In 1777 and 1778, he was assessor of taxes and, in 1778, collector of taxes. Mr. Gilbert held the office of justice of the peace in Old Tryon County, taking his seat in July, 1778. In 1779, he represented Tryon in the North Carolina House of Commons.
On February 8th, 1779, he was forced to resign his commission as justice of the peace on the charge of duplicating his vouchers as commissary of militia of Tryon County. His guilt or innocence can never be known. Despite the charge, when Rutherford County was formed from Old Tryon, Gilbert represented the new county in the North Carolina House of Commons.

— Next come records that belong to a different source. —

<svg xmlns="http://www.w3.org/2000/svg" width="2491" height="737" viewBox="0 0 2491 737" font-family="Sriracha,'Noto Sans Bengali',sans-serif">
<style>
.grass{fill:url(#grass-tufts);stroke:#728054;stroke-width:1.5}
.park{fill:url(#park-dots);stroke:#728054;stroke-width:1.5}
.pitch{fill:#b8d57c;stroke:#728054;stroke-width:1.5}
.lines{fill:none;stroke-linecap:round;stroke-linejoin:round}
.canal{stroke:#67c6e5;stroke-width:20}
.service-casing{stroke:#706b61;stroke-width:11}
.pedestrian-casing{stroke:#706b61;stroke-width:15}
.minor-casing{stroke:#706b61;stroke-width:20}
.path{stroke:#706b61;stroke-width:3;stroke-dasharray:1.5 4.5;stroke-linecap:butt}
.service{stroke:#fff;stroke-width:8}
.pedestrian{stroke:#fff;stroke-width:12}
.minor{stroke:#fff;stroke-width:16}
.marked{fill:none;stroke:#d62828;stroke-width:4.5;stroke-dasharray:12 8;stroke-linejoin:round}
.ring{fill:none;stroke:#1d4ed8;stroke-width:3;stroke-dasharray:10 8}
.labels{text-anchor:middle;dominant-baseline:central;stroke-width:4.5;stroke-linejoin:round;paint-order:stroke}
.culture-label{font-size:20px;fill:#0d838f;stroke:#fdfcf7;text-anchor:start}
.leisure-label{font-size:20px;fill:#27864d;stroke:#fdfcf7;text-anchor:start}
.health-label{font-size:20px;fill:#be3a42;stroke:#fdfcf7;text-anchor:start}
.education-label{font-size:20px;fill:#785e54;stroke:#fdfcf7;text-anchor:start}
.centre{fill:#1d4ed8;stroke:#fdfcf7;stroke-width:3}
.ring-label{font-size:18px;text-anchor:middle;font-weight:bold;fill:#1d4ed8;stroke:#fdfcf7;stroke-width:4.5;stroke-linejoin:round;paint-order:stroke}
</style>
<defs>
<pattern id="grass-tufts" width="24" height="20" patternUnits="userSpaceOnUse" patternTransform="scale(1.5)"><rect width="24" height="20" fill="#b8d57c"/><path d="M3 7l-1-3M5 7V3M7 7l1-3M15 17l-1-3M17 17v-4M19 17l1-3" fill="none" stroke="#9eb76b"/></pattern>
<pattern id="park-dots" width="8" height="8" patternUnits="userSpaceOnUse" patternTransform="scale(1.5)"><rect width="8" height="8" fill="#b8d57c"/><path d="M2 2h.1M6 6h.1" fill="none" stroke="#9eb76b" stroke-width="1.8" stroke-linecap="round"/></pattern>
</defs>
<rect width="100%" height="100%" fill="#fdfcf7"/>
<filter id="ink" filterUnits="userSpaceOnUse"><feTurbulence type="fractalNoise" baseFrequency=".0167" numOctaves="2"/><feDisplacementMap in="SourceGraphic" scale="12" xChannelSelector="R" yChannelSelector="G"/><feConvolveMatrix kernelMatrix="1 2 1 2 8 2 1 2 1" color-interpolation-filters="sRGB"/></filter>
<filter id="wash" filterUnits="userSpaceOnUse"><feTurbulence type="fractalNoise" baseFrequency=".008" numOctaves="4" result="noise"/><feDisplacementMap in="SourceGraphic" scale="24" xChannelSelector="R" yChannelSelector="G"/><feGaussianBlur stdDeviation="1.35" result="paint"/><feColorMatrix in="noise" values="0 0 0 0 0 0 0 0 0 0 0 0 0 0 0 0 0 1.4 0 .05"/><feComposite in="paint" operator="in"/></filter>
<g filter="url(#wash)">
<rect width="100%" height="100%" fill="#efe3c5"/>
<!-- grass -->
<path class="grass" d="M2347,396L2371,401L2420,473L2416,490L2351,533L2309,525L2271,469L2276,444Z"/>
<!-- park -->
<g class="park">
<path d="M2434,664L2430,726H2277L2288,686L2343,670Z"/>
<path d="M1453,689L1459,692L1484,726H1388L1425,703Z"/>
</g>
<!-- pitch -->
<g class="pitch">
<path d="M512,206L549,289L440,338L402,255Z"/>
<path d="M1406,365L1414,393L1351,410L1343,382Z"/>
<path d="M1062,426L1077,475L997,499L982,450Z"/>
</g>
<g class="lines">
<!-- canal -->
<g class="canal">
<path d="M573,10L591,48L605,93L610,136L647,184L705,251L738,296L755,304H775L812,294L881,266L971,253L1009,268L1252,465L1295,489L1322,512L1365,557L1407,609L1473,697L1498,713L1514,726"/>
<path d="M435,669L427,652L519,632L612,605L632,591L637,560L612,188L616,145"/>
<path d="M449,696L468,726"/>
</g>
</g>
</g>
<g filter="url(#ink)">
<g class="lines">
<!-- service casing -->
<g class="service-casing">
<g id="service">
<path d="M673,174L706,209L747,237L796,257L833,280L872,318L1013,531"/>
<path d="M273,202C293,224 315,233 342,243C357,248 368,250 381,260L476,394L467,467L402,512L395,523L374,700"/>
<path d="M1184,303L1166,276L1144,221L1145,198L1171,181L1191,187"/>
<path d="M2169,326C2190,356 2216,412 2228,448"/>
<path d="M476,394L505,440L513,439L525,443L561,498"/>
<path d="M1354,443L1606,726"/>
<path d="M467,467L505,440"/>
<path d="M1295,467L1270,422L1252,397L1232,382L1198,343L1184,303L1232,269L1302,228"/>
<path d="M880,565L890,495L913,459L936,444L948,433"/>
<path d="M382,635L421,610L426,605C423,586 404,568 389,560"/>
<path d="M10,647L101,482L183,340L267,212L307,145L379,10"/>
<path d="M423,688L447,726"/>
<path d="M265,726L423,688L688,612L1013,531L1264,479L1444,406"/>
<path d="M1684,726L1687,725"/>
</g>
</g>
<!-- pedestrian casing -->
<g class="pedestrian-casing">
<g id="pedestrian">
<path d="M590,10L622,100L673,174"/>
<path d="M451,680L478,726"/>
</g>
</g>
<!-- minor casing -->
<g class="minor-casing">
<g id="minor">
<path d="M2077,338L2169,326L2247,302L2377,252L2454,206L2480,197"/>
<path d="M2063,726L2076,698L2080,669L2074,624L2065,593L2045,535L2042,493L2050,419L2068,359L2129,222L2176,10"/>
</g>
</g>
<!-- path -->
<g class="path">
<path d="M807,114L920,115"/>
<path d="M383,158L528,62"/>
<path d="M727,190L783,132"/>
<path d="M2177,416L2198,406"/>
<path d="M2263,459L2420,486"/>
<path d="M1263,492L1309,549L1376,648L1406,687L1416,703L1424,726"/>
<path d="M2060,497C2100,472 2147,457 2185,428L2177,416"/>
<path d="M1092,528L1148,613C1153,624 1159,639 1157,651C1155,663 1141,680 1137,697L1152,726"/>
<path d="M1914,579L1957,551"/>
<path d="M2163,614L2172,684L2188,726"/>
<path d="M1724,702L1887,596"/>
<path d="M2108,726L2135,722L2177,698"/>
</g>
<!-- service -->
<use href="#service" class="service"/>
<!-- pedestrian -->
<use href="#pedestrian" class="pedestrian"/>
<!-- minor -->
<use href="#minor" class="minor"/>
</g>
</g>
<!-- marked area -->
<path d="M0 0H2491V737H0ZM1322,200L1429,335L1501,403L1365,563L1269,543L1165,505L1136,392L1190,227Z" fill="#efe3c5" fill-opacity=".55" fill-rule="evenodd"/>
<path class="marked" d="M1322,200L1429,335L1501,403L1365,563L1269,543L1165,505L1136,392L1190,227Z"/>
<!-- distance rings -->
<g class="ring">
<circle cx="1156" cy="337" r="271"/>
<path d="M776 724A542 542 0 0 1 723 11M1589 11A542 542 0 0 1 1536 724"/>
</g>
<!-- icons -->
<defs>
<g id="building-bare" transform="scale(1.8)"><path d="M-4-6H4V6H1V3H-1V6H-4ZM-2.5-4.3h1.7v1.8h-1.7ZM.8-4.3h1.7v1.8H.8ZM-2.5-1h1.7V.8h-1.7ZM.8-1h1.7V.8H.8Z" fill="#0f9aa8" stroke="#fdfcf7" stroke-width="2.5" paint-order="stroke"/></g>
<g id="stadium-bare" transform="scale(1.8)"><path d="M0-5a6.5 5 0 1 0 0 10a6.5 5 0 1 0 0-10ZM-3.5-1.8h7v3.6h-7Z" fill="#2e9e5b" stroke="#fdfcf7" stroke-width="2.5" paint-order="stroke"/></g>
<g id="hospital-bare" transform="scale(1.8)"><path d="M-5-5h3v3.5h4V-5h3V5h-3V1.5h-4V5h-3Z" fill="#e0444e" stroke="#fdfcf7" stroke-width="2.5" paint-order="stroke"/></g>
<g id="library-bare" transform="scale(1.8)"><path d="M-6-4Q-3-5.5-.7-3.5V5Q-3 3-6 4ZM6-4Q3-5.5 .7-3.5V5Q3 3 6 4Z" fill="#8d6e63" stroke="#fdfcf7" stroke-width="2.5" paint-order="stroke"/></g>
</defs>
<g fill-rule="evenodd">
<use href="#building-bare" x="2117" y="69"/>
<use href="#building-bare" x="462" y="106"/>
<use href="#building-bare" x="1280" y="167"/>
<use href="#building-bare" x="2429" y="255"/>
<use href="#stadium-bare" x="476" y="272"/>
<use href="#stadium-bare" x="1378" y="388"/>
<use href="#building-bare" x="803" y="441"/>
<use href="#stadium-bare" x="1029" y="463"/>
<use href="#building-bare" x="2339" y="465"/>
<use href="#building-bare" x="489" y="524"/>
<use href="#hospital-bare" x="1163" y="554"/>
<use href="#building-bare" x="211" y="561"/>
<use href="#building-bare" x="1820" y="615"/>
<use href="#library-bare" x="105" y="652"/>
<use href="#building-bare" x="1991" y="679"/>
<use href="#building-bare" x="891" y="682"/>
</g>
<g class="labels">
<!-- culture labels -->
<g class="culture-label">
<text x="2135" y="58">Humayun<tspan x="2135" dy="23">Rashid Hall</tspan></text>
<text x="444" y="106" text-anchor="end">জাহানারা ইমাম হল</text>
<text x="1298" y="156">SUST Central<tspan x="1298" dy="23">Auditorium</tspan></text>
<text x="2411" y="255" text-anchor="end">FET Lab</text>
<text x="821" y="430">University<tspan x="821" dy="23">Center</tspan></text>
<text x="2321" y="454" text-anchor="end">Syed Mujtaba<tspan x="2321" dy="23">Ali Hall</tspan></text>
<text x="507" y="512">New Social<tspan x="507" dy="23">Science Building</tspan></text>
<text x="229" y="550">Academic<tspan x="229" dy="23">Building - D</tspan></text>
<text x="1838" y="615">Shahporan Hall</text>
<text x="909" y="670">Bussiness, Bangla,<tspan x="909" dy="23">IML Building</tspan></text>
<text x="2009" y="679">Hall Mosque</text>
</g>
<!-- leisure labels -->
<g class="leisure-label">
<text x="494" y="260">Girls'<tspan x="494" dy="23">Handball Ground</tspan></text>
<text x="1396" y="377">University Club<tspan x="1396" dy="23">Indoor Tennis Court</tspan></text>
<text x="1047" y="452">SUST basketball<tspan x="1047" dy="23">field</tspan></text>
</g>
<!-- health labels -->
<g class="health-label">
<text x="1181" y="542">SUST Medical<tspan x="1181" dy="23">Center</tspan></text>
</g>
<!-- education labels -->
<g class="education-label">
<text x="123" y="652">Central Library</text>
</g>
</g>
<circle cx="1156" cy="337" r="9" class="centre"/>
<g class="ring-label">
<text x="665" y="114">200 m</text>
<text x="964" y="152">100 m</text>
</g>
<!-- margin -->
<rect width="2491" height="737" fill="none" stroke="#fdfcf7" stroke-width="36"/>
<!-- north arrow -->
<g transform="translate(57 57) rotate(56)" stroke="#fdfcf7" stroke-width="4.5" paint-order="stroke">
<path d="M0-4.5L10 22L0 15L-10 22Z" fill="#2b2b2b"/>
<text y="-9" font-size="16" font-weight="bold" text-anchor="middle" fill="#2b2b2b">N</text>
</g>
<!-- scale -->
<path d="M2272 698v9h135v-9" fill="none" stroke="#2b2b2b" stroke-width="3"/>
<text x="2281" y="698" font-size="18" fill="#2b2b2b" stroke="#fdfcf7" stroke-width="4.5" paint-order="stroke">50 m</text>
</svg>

He was selected in 1779, 1780, 1782, and 1783.
Gilbert was appointed justice of the peace for Rutherford County in 1781. At the October, 1781, term of the Rutherford County Court, he was chosen chairman of the court. The court vindicated him of the legislative charge of duplicating his vouchers by an order in October 1781, reading "On motion of William Gilbert, Esq., and testimony produced to the satisfaction of the court, it is ordered that the opinion of the court be entered on the records, to-wit: It is the opinion of the court that the said William Gilbert is not guilty of the charge laid against to the General Assembly, and we do certify that the said William Gilbert never plundered, nor was guilty of plundering, to our knowledge."
Gilbert was charged with treason, because Ferguson used the Gilbert home as his headquarters. Lyman Draper in his definitive history, King's Mountain and Its Heroes, on page 159, states Gilbert "was a Loyal friend of King George." In 1897, Flournoy Rivers wrote in a Nashville newspaper that "Draper seemed to have presumed that Gilbert was a Loyalist simply because Major Ferguson camped at Gilbert Town, as though an invading army would ever quarter on a friend while in an enemy's country. As a fact, the Assembly was then sitting at Hillsborough and Gilbert, being the county's representative in the House of Commons, was most likely absent there, and Ferguson, in his absence, most probably quartered on [Gilbert] as an object lesson by way of making treason odious, as it were."
North Carolina records indicate that on October 25th, 1775, Gilbert and others, including the Committee of Safety, signed the "Association Oath," expressing profound regret that "his Brittannic Majesty had been so ill-advised as to encroach on the undoubted rights of the colonists as Englishmen, with the firmly expressed intention of sustaining both the Continental and Provincial Congresses."
Despite his successful defense of the charges of treason, Gilbert continued to have legal problems after the war, being engaged in numerous lawsuits, and eventually lost his property. In 1786, 1787, and a portion of 1788, he lived in Charleston, South Carolina. He later returned to Gilbert Town to live at the home of his son-in-law, James Holland, where he died in 1790. He was buried on Ferguson's Hill above Gilbert Town.
Gilbert's wife, Sarah McCanless Gilbert, lived until 1822. She went with the James Holland family in 1790 to Maury County, Tennessee, and is buried at Holland's Ford on the Duck River.
James Holland married Gilbert's daughter Sarah. He represented Rutherford County in the North Carolina House of Commons and the Senate. He was elected to the first board of trustees of the University of North Carolina.